We are looking for a Scrum Master who understands that AI development isn't a linear path. You will be the "buffer and the bridge" for our AI Research and Engineering teams. Your goal is to apply Agile principles to a world of experimental data, model training, and compute constraints, ensuring we deliver high-value intelligence to our users at a steady cadence.
Agile Orchestration for AI: Facilitate all Scrum ceremonies (Daily Stand-ups, Sprint Planning, Reviews, Retrospectives) specifically tailored for the CRISP-DM or Agile ML lifecycle.
Managing Uncertainty: Help the team navigate the "Research" phase of AI where outcomes are non-deterministic. You’ll assist in breaking down "Experimental" tasks into actionable user stories.
Eliminating Friction: Proactively identify and remove blockers, such as data access delays, GPU/Compute bottlenecks, and shifting labeling requirements.

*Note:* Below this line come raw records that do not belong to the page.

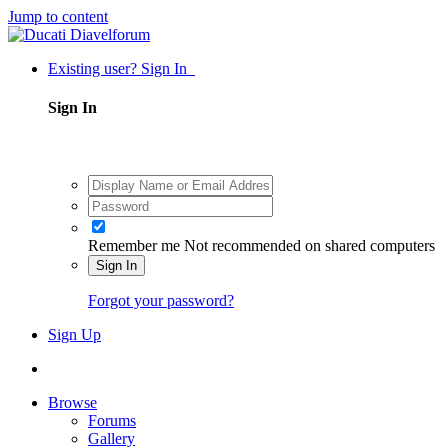
Jump to content
Existing user? Sign In
Sign In
Remember me
Not recommended on shared computers
Sign In
Forgot your password?
Sign Up
Browse
Forums
Gallery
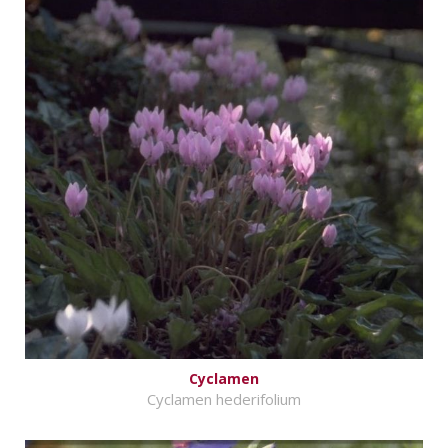
Cyclamen
Cyclamen hederifolium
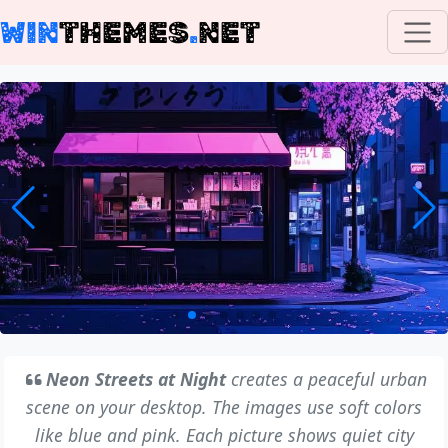
WIN
THEMES
.
NET
Neon Streets at Night
creates a peaceful urban
scene on your desktop. The images use soft colors
like blue and pink. Each picture shows quiet city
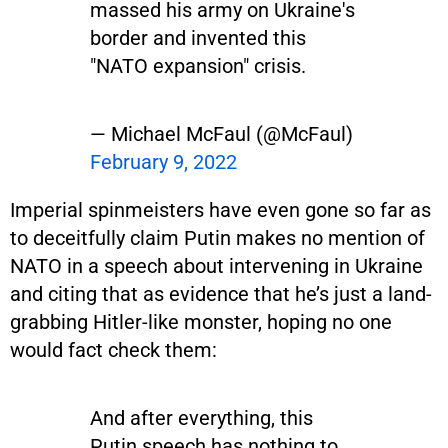
massed his army on Ukraine's
border and invented this
"NATO expansion" crisis.
— Michael McFaul (@McFaul)
February 9, 2022
Imperial spinmeisters have even gone so far as
to deceitfully claim Putin makes no mention of
NATO in a speech about intervening in Ukraine
and citing that as evidence that he’s just a land-
grabbing Hitler-like monster, hoping no one
would fact check them:
And after everything, this
Putin speech has nothing to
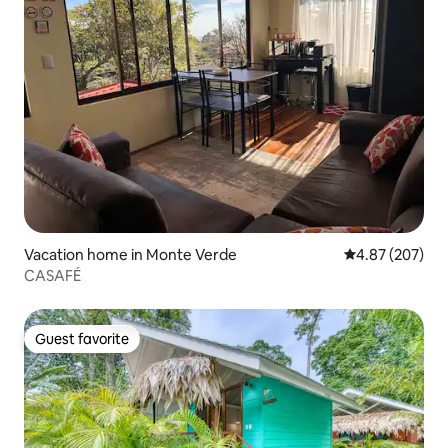
Vacation home in Monte Verde
4.87 out of 5 a
4.87 (207)
CASAFÉ
Guest favorite
Guest favorite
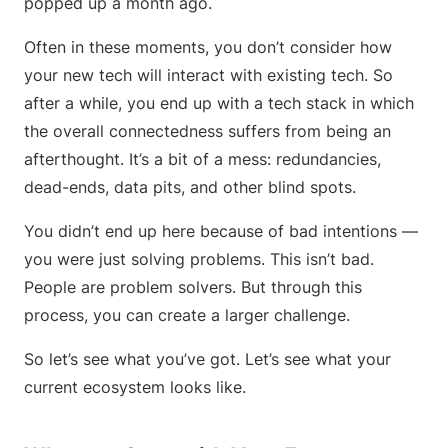
popped up a month ago.
Often in these moments, you don’t consider how
your new tech will interact with existing tech. So
after a while, you end up with a tech stack in which
the overall connectedness suffers from being an
afterthought. It’s a bit of a mess: redundancies,
dead-ends, data pits, and other blind spots.
You didn’t end up here because of bad intentions —
you were just solving problems. This isn’t bad.
People are problem solvers. But through this
process, you can create a larger challenge.
So let’s see what you’ve got. Let’s see what your
current ecosystem looks like.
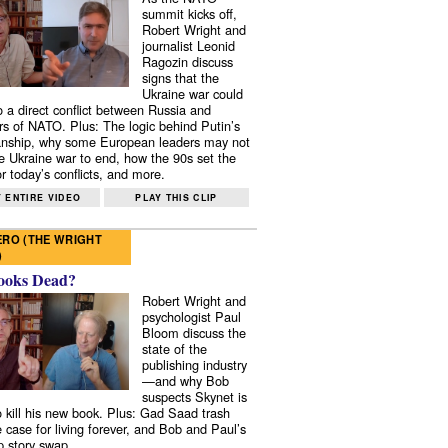
summit kicks off,
Robert Wright and
journalist Leonid
Ragozin discuss
signs that the
Ukraine war could
to a direct conflict between Russia and
 of NATO. Plus: The logic behind Putin’s
nship, why some European leaders may not
e Ukraine war to end, how the 90s set the
r today’s conflicts, and more.
 ENTIRE VIDEO
PLAY THIS CLIP
RO (THE WRIGHT
)
ooks Dead?
Robert Wright and
psychologist Paul
Bloom discuss the
state of the
publishing industry
—and why Bob
suspects Skynet is
to kill his new book. Plus: Gad Saad trash
e case for living forever, and Bob and Paul’s
p story swap.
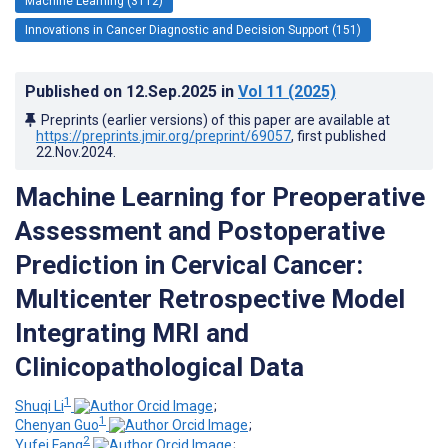
Machine Learning (3112)
Innovations in Cancer Diagnostic and Decision Support (151)
Published on
12.Sep.2025
in
Vol 11
(2025)
Preprints (earlier versions) of this paper are available at
https://preprints.jmir.org/preprint/69057
, first published
22.Nov.2024
.
Machine Learning for Preoperative
Assessment and Postoperative
Prediction in Cervical Cancer:
Multicenter Retrospective Model
Integrating MRI and
Clinicopathological Data
1
Shuqi Li
;
1
Chenyan Guo
;
2
Yufei Fang
;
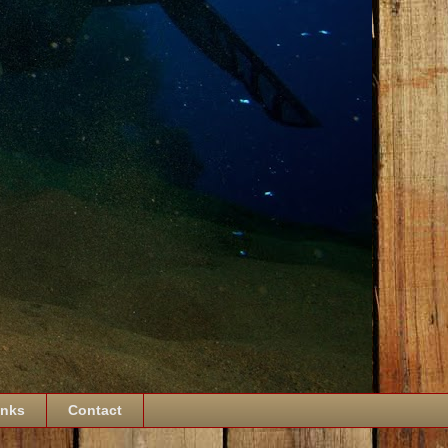
inks
Contact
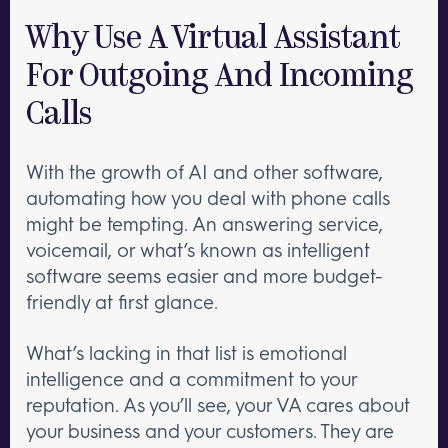
Why Use A Virtual Assistant
For Outgoing And Incoming
Calls
With the growth of AI and other software,
automating how you deal with phone calls
might be tempting. An answering service,
voicemail, or what’s known as intelligent
software seems easier and more budget-
friendly at first glance.
What’s lacking in that list is emotional
intelligence and a commitment to your
reputation. As you’ll see, your VA cares about
your business and your customers. They are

Stakeholder Education: Manage expectations with product owners and executives who may be used to traditional software timelines, explaining the iterative nature of model performance and "Gold Standard" datasets.
Metrics that Matter: Track traditional velocity alongside AI-specific health metrics like Model Decay, Training Cycles, and Inference Latency impacts on the backlog.
Agile Certification: CSM (Certified Scrum Master), PSM, or equivalent.
AI/ML Literacy: While you don't need to write code, you must understand the vocabulary. You should know the difference between training, validation, and deployment, and understand what a "Feature Store" or "Vector DB" is in a workflow.
Tooling Expertise: Mastery of Jira or Azure DevOps, specifically configured for iterative R&D workflows (e.g., using "Spikes" for data exploration).
Conflict Resolution: Proven ability to coach highly technical Data Scientists and Machine Learning Engineers on the value of "Done" in an experimental environment.
Experience with MLOps workflows and how they integrate into CI/CD pipelines.
Knowledge of the Azure AI ecosystem or AWS SageMaker project management.
Background in Manufacturing, Finance, or Healthcare (where AI compliance and accuracy are critical).